It has been the sweet taste of success for a Northland waka ama team the Fat Oysters who have collected three gold medals at New Zealand's premier sprint paddling event.
The Fat Oysters squad, from Nga Kaihoe o Ngati Rehia Trust in the Bay of Islands, has been training for months for the country's biggest waka ama event and have had intensive camps over the Christmas break in the lead-up to this week's event at Lake Karapiro, near Cambridge.
All their time on the water, and effort from coaches and whanau, paid off on Wednesday when the young paddlers collected three gold medals, stamping their mark on the J16 grade.
They took out the W6 500m final in a slick time of 1m 54s, after finishing as the fastest qualifiers, then backed up the win with victory in the W12 where two waka are strapped together and 12 paddlers power canoes.
In the 1000m, race teams are required to make three turns around buoys, which tests team skills and communication. The team were in the outside lane number 8, not favoured by paddlers, but near perfect conditions meant it was an even playing field across all lanes. The team paddled their way to their third gold medal.

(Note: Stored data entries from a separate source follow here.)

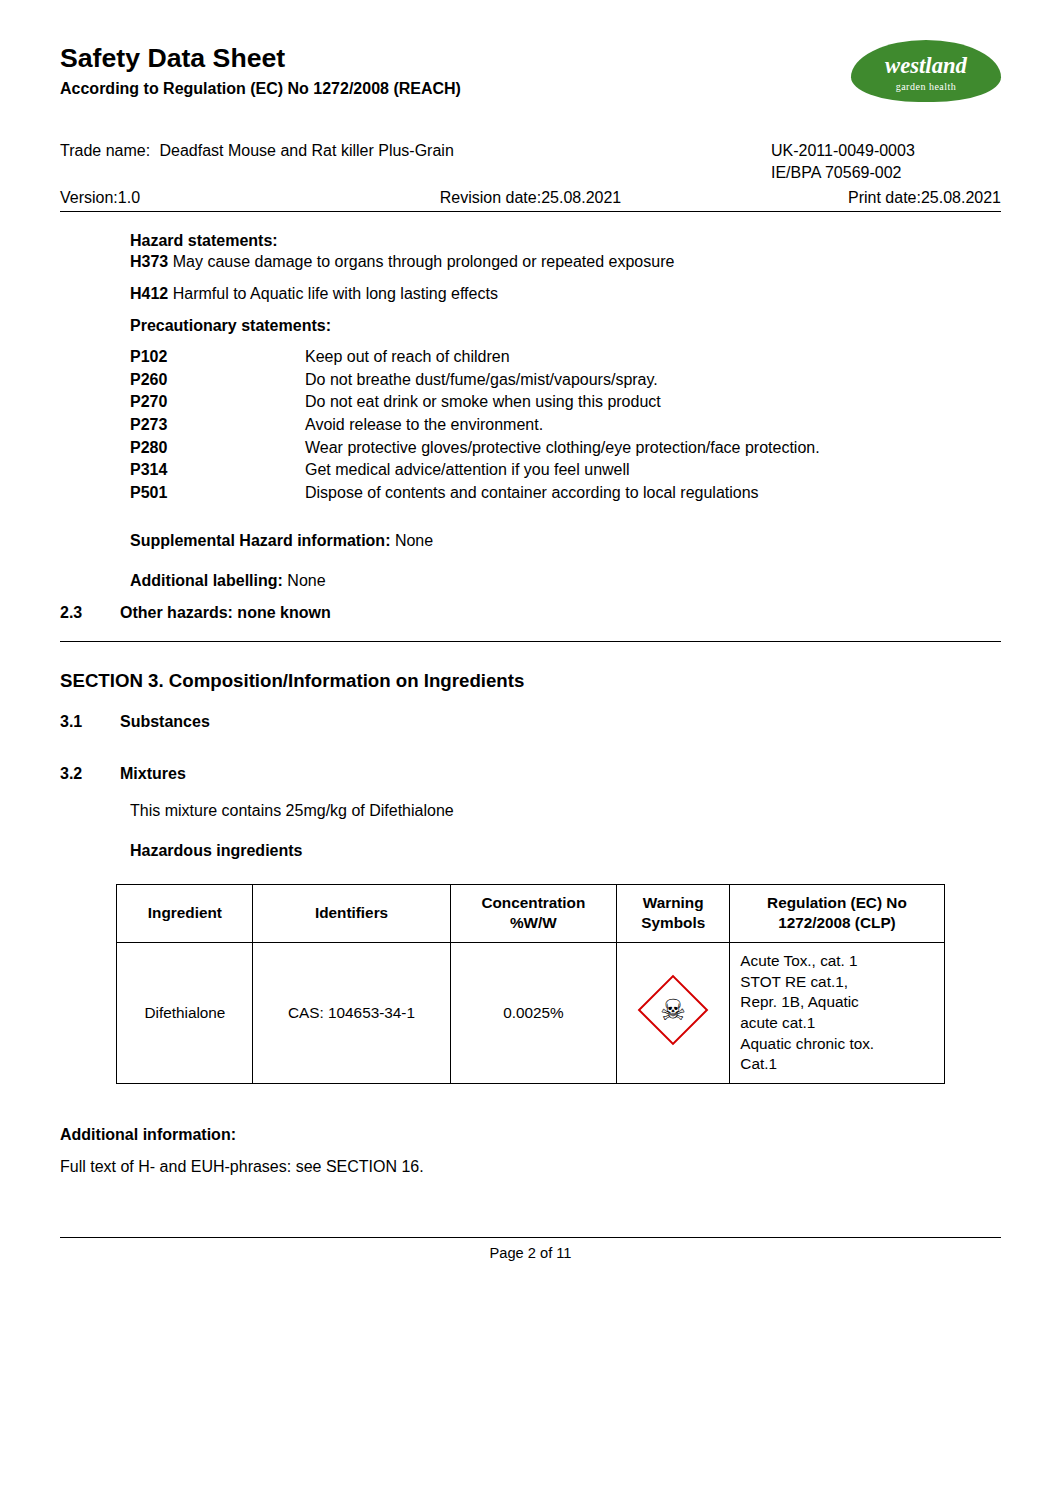Safety Data Sheet
According to Regulation (EC) No 1272/2008 (REACH)
westland garden health
Trade name: Deadfast Mouse and Rat killer Plus-Grain
UK-2011-0049-0003
IE/BPA 70569-002
Version:1.0
Revision date:25.08.2021
Print date:25.08.2021
Hazard statements:
H373 May cause damage to organs through prolonged or repeated exposure
H412 Harmful to Aquatic life with long lasting effects
Precautionary statements:
| P102 | Keep out of reach of children |
| P260 | Do not breathe dust/fume/gas/mist/vapours/spray. |
| P270 | Do not eat drink or smoke when using this product |
| P273 | Avoid release to the environment. |
| P280 | Wear protective gloves/protective clothing/eye protection/face protection. |
| P314 | Get medical advice/attention if you feel unwell |
| P501 | Dispose of contents and container according to local regulations |
Supplemental Hazard information: None
Additional labelling: None
2.3
Other hazards: none known
SECTION 3. Composition/Information on Ingredients
3.1
Substances
3.2
Mixtures
This mixture contains 25mg/kg of Difethialone
Hazardous ingredients
| Ingredient | Identifiers | Concentration %W/W | Warning Symbols | Regulation (EC) No 1272/2008 (CLP) |
| --- | --- | --- | --- | --- |
| Difethialone | CAS: 104653-34-1 | 0.0025% | ☠ | Acute Tox., cat. 1 STOT RE cat.1, Repr. 1B, Aquatic acute cat.1 Aquatic chronic tox. Cat.1 |
Additional information:
Full text of H- and EUH-phrases: see SECTION 16.
Page 2 of 11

When interviewed by Maori Television after the team's success, Fat Oysters captain, Rua Mano Herewini, said the team had put in the time training, which had paid off.
"Over the moon, dreaming about it, nearly tears coming down my eyes. The boys have been training hard this year." Although they were the fastest qualifiers, it was a tight race against last year's winners, Push to the Max, from Waitakere.
Herewini said the other team got the jump on them at the start, but the Northlanders clawed their way to the front.
"It's always that start but we'll work on that. Boys done good to come back, that's what happened in the semi yesterday but the boys pushed back good."
In the J16 women's final, team Gogosina, from Tutukaka-based club Mitamitaga o le Pasifika, collected a silver medal in the W6 1000m race. They won their heat followed by a second in the semis to cement a finals spot. During the final the team spent most of the race firmly in second spot but a superb final turn saw them paddle their way back into gold medal contention.
However, it was not enough to take the top spot.
More Northland paddlers were in action yesterday on the lake in single waka and today senior paddlers are back in their teams competing for national honours. A record number of paddlers are competing at the 27th annual event with more than 3000 paddlers and 1500 teams from 65 clubs.